▶ How to complete this task
Each record needs to be transcribed word for word, though without its pictures.
START Provided entries
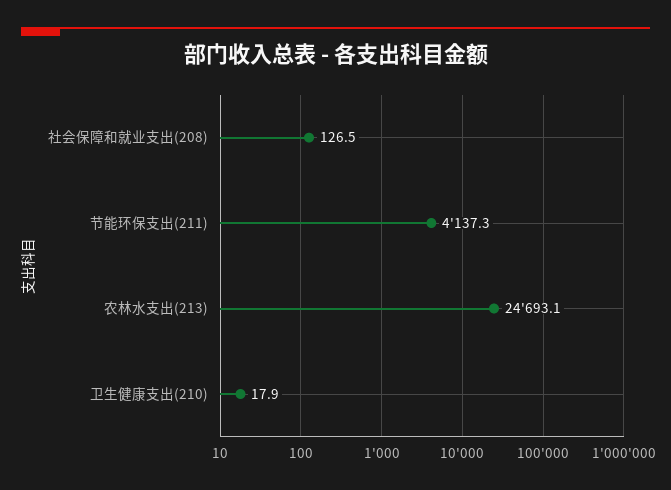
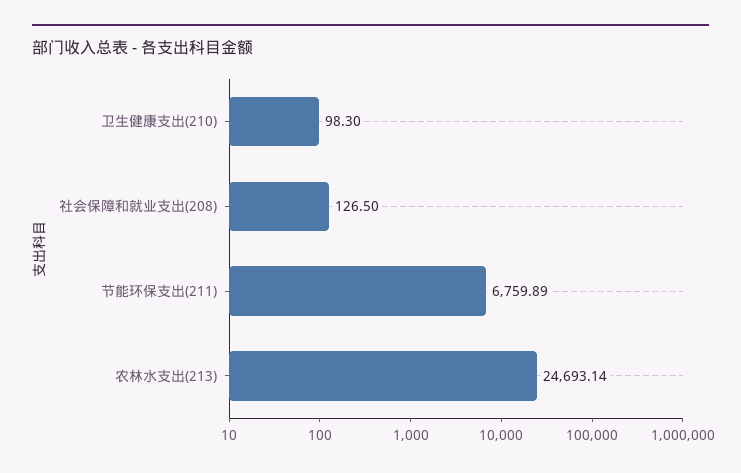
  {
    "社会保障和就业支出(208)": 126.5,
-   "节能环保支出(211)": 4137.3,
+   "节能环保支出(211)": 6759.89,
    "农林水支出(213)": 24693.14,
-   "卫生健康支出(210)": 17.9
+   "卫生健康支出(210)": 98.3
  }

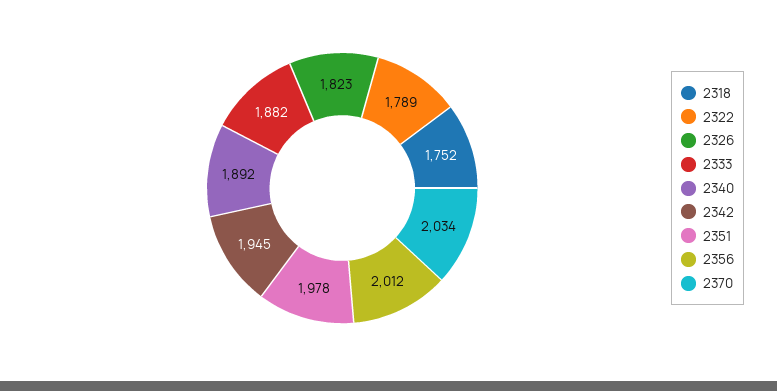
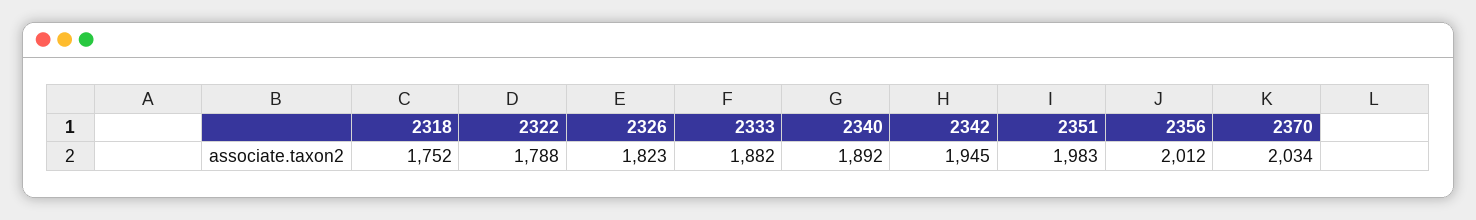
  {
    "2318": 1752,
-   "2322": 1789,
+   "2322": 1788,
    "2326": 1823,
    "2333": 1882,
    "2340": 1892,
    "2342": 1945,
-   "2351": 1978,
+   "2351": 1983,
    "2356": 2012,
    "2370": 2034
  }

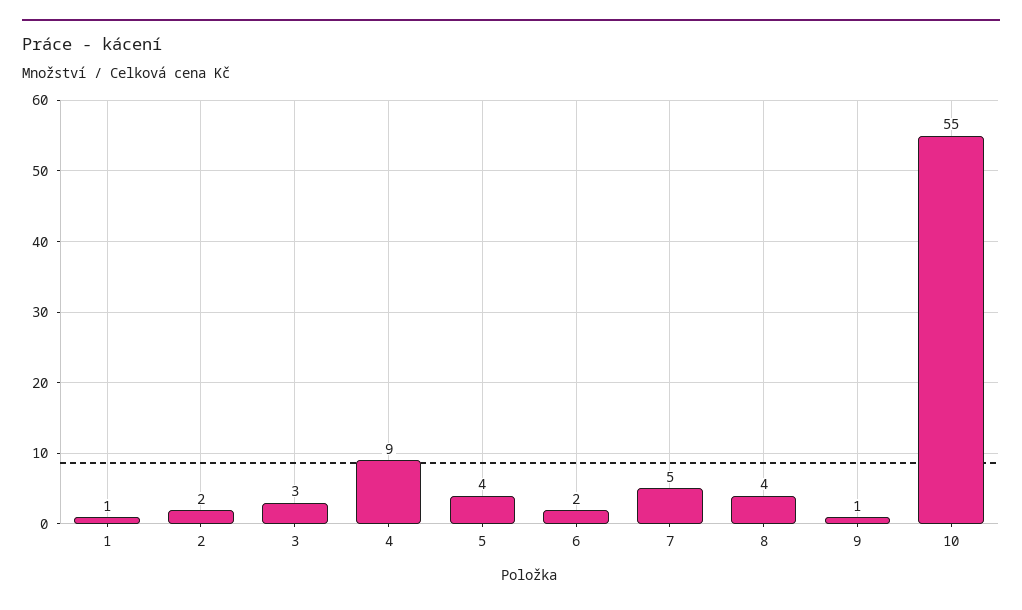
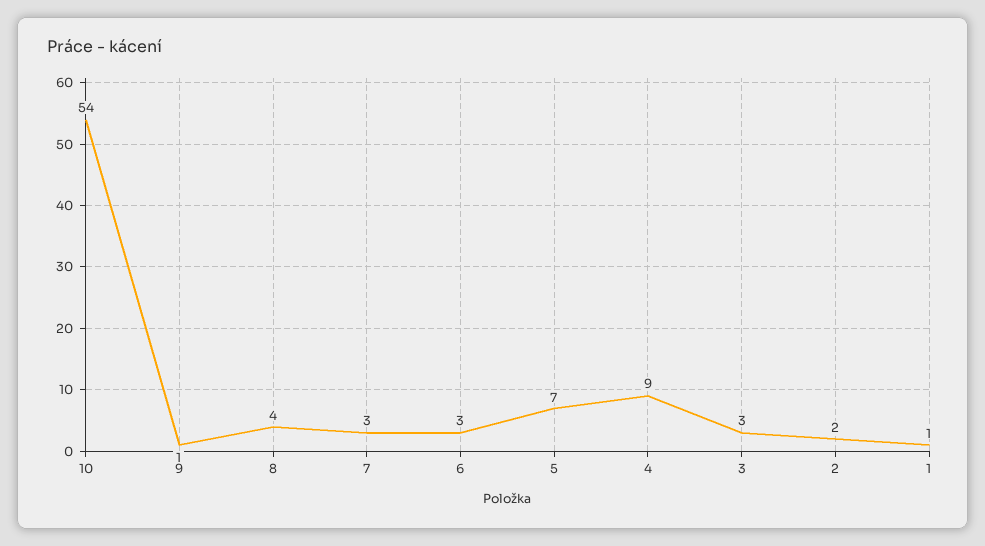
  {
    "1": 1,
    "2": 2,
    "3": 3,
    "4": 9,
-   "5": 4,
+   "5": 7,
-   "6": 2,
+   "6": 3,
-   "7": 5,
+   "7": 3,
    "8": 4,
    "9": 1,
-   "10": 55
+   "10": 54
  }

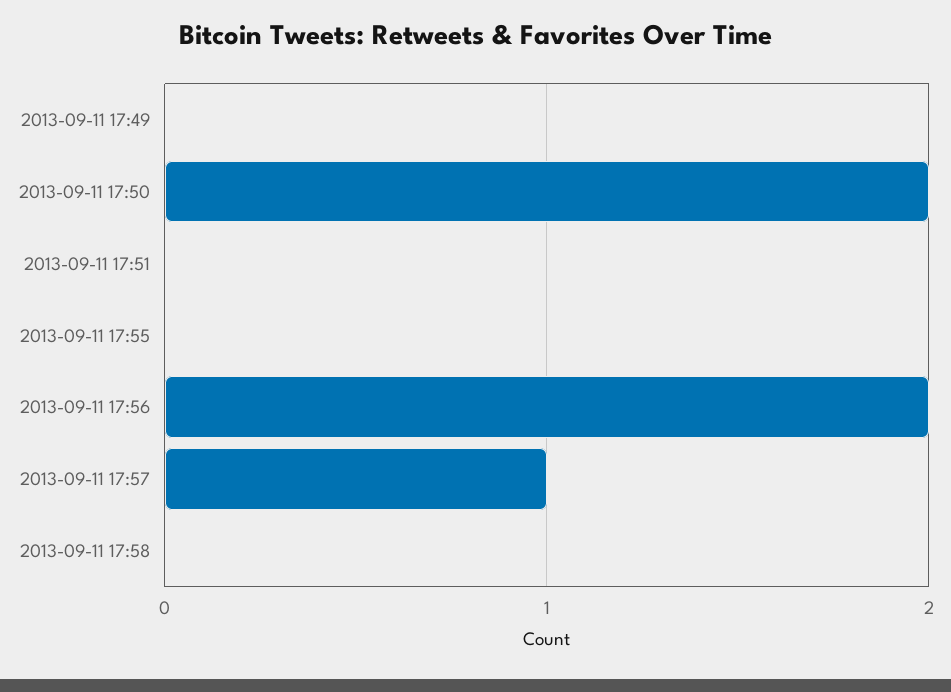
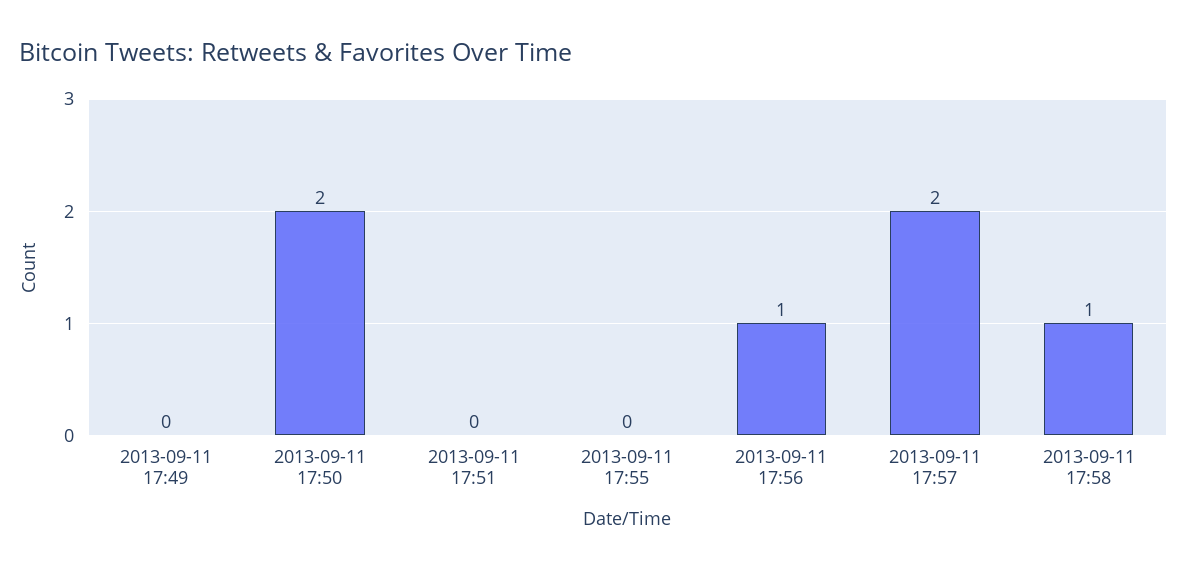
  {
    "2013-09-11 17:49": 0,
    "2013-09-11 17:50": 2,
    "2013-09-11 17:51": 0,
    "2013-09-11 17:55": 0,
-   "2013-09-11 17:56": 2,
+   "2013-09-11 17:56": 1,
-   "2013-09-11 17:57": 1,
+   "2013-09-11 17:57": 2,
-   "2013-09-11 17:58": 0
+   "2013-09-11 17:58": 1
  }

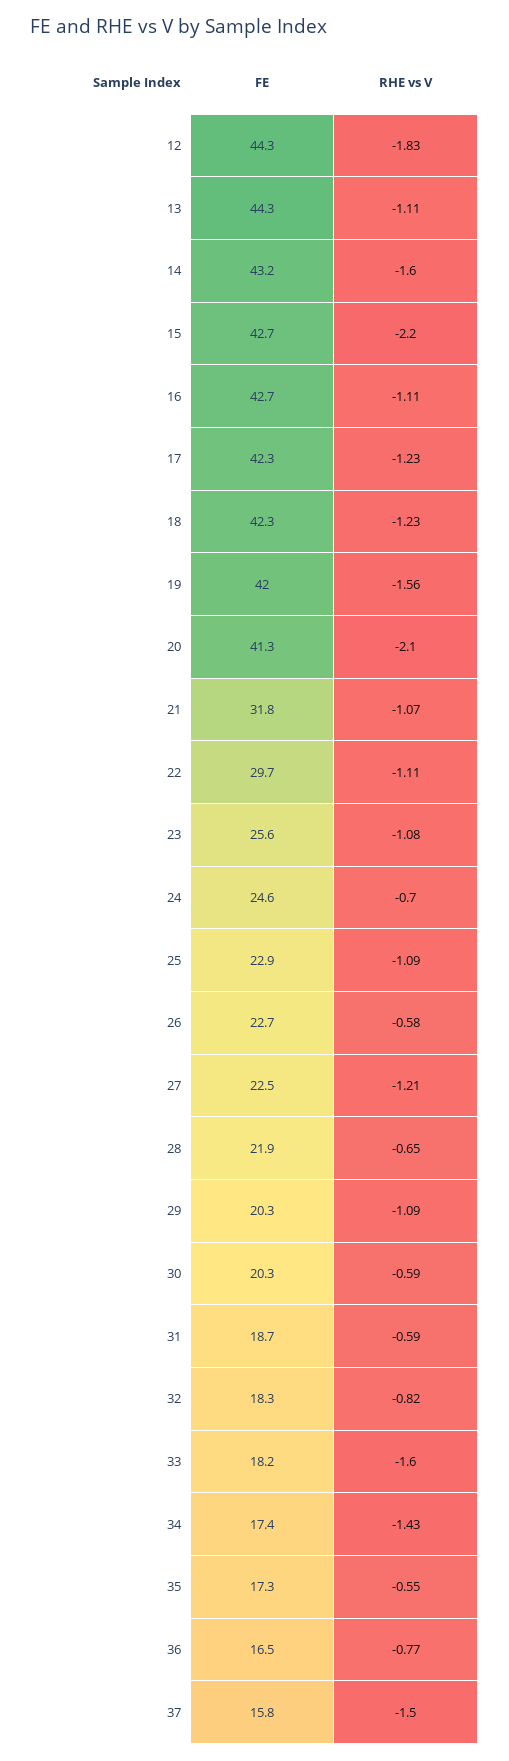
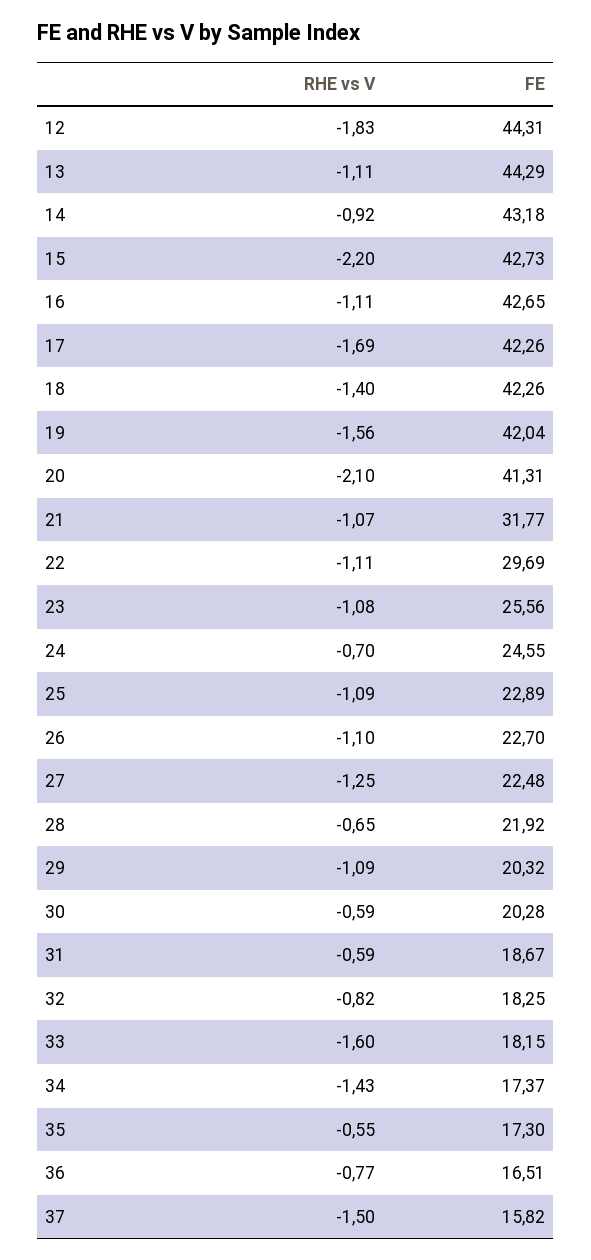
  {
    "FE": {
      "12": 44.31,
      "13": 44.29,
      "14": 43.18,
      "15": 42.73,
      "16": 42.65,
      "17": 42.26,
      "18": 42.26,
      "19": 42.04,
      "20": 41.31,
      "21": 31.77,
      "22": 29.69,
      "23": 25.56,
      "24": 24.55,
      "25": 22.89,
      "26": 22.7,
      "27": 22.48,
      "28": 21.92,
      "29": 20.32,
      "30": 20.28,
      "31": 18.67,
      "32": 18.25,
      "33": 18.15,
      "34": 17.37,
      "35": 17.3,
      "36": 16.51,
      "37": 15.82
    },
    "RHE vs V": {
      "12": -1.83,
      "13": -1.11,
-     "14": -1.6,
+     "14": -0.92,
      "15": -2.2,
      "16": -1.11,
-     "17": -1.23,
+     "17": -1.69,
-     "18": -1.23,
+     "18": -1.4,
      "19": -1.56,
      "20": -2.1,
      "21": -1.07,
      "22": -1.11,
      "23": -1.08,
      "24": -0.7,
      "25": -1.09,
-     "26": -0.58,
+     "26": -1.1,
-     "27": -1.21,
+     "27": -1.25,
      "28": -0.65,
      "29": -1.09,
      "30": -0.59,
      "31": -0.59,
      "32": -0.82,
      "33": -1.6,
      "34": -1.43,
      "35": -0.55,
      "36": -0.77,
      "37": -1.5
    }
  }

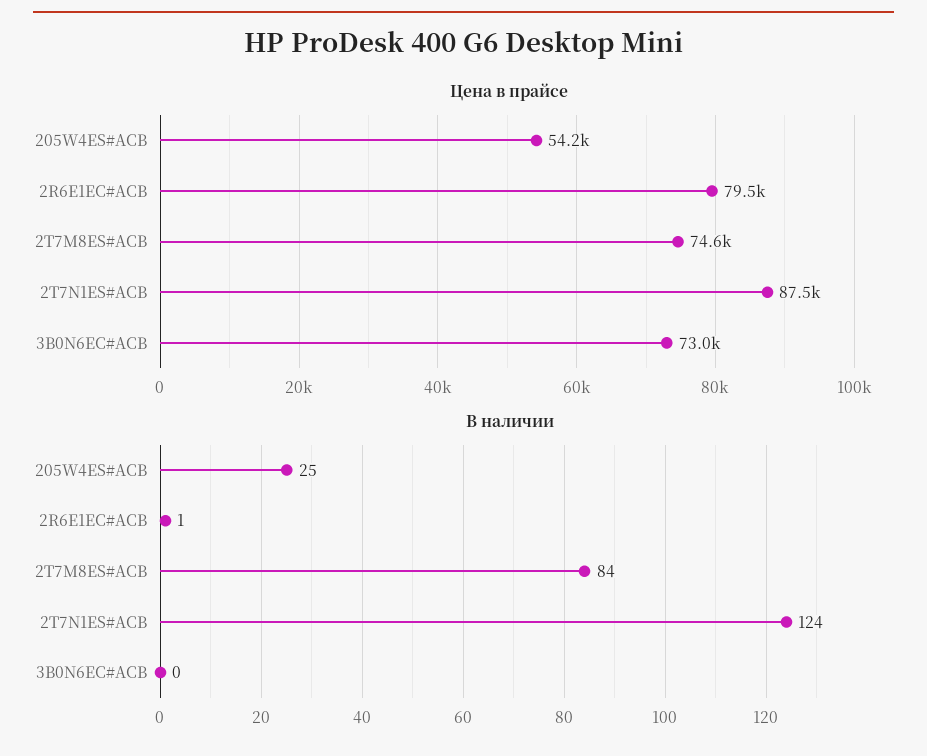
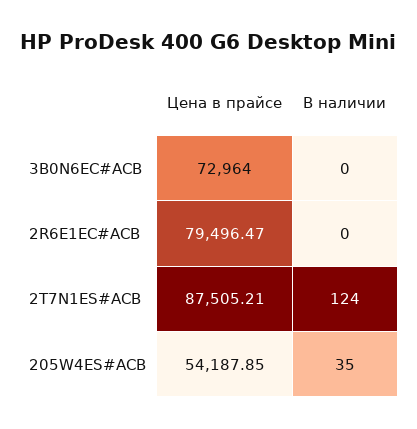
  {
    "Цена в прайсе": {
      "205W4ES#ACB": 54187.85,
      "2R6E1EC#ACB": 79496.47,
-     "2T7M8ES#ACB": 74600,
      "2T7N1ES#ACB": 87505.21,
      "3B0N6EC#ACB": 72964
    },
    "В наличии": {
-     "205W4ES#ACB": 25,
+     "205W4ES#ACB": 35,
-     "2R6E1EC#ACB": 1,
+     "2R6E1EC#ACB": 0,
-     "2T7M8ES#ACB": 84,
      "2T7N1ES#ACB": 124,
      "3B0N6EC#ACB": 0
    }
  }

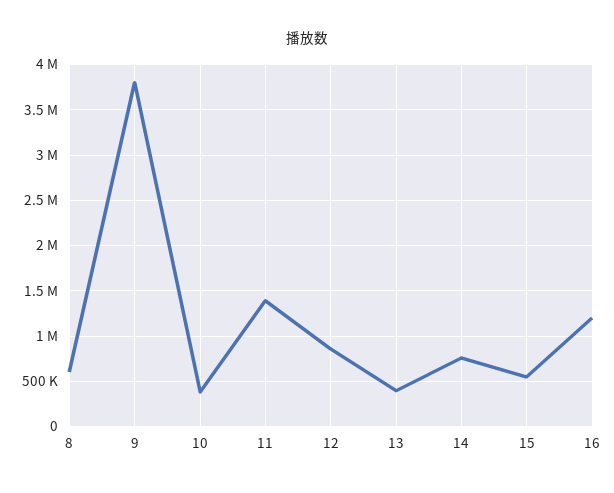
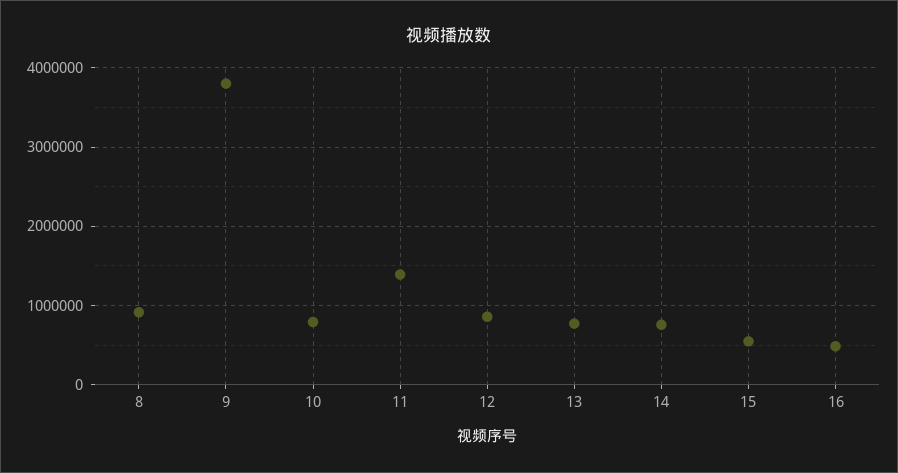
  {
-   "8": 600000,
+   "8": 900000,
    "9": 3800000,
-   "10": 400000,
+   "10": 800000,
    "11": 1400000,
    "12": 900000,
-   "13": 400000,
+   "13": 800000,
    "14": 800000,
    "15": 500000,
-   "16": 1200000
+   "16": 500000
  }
END Provided entries
▶ Reply to the exercise
  {
    "社会保障和就业支出(208)": 126.5,
-   "节能环保支出(211)": 4137.3,
+   "节能环保支出(211)": 6759.89,
    "农林水支出(213)": 24693.14,
-   "卫生健康支出(210)": 17.9
+   "卫生健康支出(210)": 98.3
  }

  {
    "2318": 1752,
-   "2322": 1789,
+   "2322": 1788,
    "2326": 1823,
    "2333": 1882,
    "2340": 1892,
    "2342": 1945,
-   "2351": 1978,
+   "2351": 1983,
    "2356": 2012,
    "2370": 2034
  }

  {
    "1": 1,
    "2": 2,
    "3": 3,
    "4": 9,
-   "5": 4,
+   "5": 7,
-   "6": 2,
+   "6": 3,
-   "7": 5,
+   "7": 3,
    "8": 4,
    "9": 1,
-   "10": 55
+   "10": 54
  }

  {
    "2013-09-11 17:49": 0,
    "2013-09-11 17:50": 2,
    "2013-09-11 17:51": 0,
    "2013-09-11 17:55": 0,
-   "2013-09-11 17:56": 2,
+   "2013-09-11 17:56": 1,
-   "2013-09-11 17:57": 1,
+   "2013-09-11 17:57": 2,
-   "2013-09-11 17:58": 0
+   "2013-09-11 17:58": 1
  }

  {
    "FE": {
      "12": 44.31,
      "13": 44.29,
      "14": 43.18,
      "15": 42.73,
      "16": 42.65,
      "17": 42.26,
      "18": 42.26,
      "19": 42.04,
      "20": 41.31,
      "21": 31.77,
      "22": 29.69,
      "23": 25.56,
      "24": 24.55,
      "25": 22.89,
      "26": 22.7,
      "27": 22.48,
      "28": 21.92,
      "29": 20.32,
      "30": 20.28,
      "31": 18.67,
      "32": 18.25,
      "33": 18.15,
      "34": 17.37,
      "35": 17.3,
      "36": 16.51,
      "37": 15.82
    },
    "RHE vs V": {
      "12": -1.83,
      "13": -1.11,
-     "14": -1.6,
+     "14": -0.92,
      "15": -2.2,
      "16": -1.11,
-     "17": -1.23,
+     "17": -1.69,
-     "18": -1.23,
+     "18": -1.4,
      "19": -1.56,
      "20": -2.1,
      "21": -1.07,
      "22": -1.11,
      "23": -1.08,
      "24": -0.7,
      "25": -1.09,
-     "26": -0.58,
+     "26": -1.1,
-     "27": -1.21,
+     "27": -1.25,
      "28": -0.65,
      "29": -1.09,
      "30": -0.59,
      "31": -0.59,
      "32": -0.82,
      "33": -1.6,
      "34": -1.43,
      "35": -0.55,
      "36": -0.77,
      "37": -1.5
    }
  }

  {
    "Цена в прайсе": {
      "205W4ES#ACB": 54187.85,
      "2R6E1EC#ACB": 79496.47,
-     "2T7M8ES#ACB": 74600,
      "2T7N1ES#ACB": 87505.21,
      "3B0N6EC#ACB": 72964
    },
    "В наличии": {
-     "205W4ES#ACB": 25,
+     "205W4ES#ACB": 35,
-     "2R6E1EC#ACB": 1,
+     "2R6E1EC#ACB": 0,
-     "2T7M8ES#ACB": 84,
      "2T7N1ES#ACB": 124,
      "3B0N6EC#ACB": 0
    }
  }

  {
-   "8": 600000,
+   "8": 900000,
    "9": 3800000,
-   "10": 400000,
+   "10": 800000,
    "11": 1400000,
    "12": 900000,
-   "13": 400000,
+   "13": 800000,
    "14": 800000,
    "15": 500000,
-   "16": 1200000
+   "16": 500000
  }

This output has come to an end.